───── Exercise material

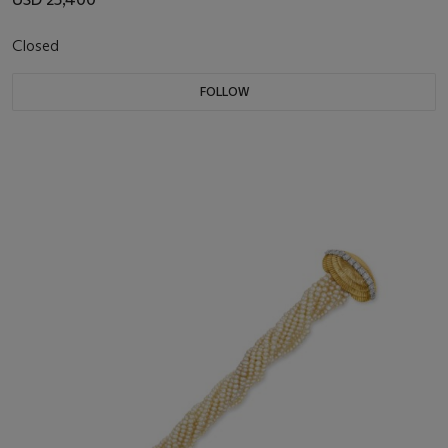
Closed
FOLLOW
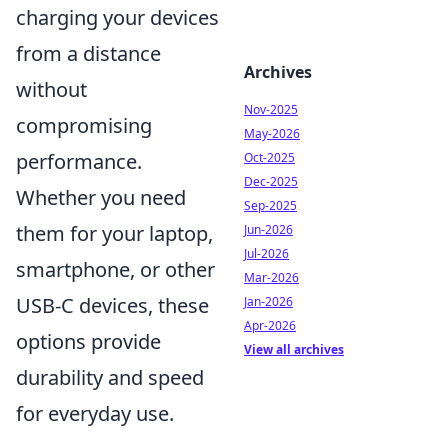
charging your devices
from a distance
Archives
without
Nov-2025
compromising
May-2026
performance.
Oct-2025
Dec-2025
Whether you need
Sep-2025
them for your laptop,
Jun-2026
Jul-2026
smartphone, or other
Mar-2026
USB-C devices, these
Jan-2026
Apr-2026
options provide
View all archives
durability and speed
for everyday use.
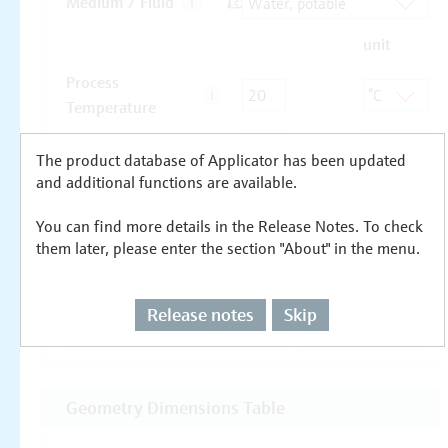
The product database of Applicator has been updated
and additional functions are available.
You can find more details in the Release Notes. To check
them later, please enter the section "About" in the menu.
Release notes
Skip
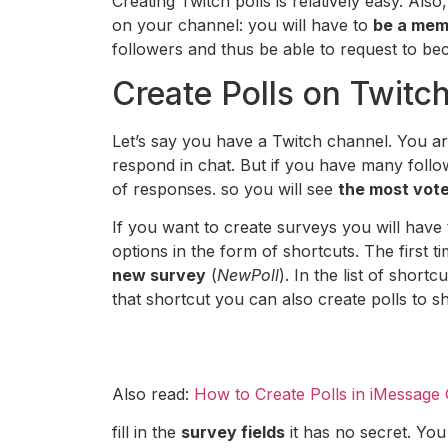
Creating Twitch polls is relatively easy. Als
on your channel: you will have to
be a memb
followers and thus be able to request to beco
Create Polls on Twitc
Let’s say you have a Twitch channel. You a
respond in chat. But if you have many followe
of responses. so you will see
the most vote
If you want to create surveys you will have
options in the form of shortcuts. The first t
new survey
(
NewPoll
). In the list of short
that shortcut you can also create polls to 
Also read:
How to Create Polls in iMessage
fill in the
survey fields
it has no secret. You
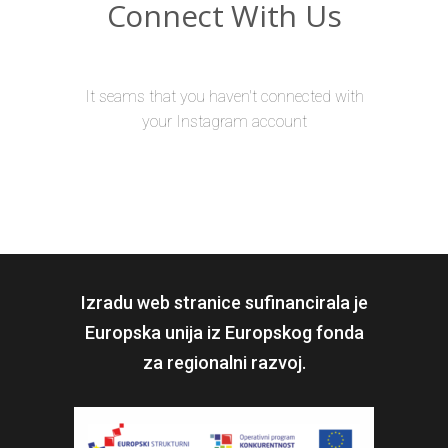
Connect With Us
It seams that you haven't connected with
your Instagram account
Izradu web stranice sufinancirala je
Europska unija iz Europskog fonda
za regionalni razvoj.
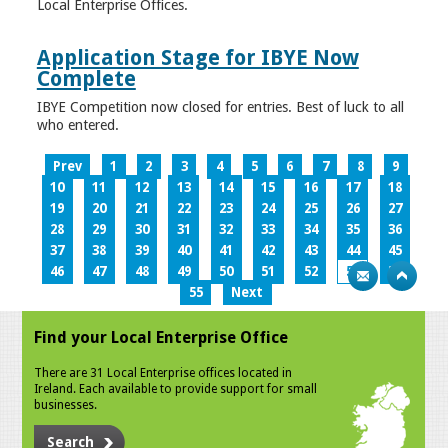
Local Enterprise Offices.
Application Stage for IBYE Now
Complete
IBYE Competition now closed for entries. Best of luck to all
who entered.
Prev
1
2
3
4
5
6
7
8
9
10
11
12
13
14
15
16
17
18
19
20
21
22
23
24
25
26
27
28
29
30
31
32
33
34
35
36
37
38
39
40
41
42
43
44
45
46
47
48
49
50
51
52
53
54
55
Next
Find your Local Enterprise Office
There are 31 Local Enterprise offices located in
Ireland. Each available to provide support for small
businesses.
Search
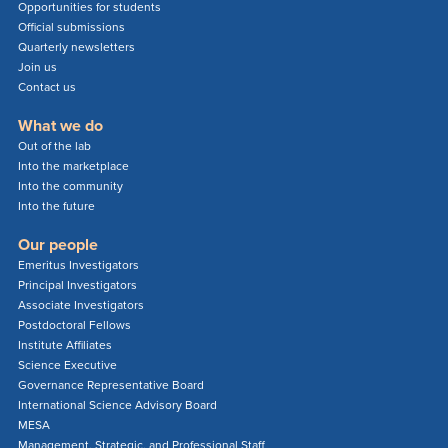
Opportunities for students
Official submissions
Quarterly newsletters
Join us
Contact us
What we do
Out of the lab
Into the marketplace
Into the community
Into the future
Our people
Emeritus Investigators
Principal Investigators
Associate Investigators
Postdoctoral Fellows
Institute Affiliates
Science Executive
Governance Representative Board
International Science Advisory Board
MESA
Management, Strategic, and Professional Staff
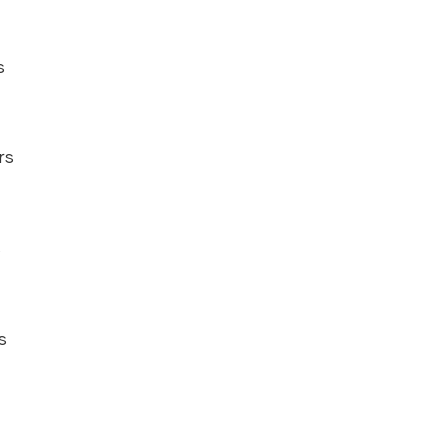
s
rs
s
s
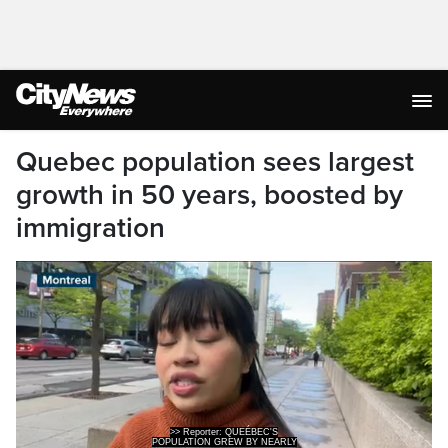
Quebec population sees largest
growth in 50 years, boosted by
immigration
>> Reporter: QUEÉBEC'S
POPULATION GREW BY NEARLY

──────────

# [What you should do]
Copy the lines above exactly, starting with the line that contains "Associate Investigators" and ending with the line that contains "Quebec population sees largest", and leave out any pictures.

# [Result]
Associate Investigators
Postdoctoral Fellows
Institute Affiliates
Science Executive
Governance Representative Board
International Science Advisory Board
MESA
Management, Strategic, and Professional Staff
s
rs
s
s
Quebec population sees largest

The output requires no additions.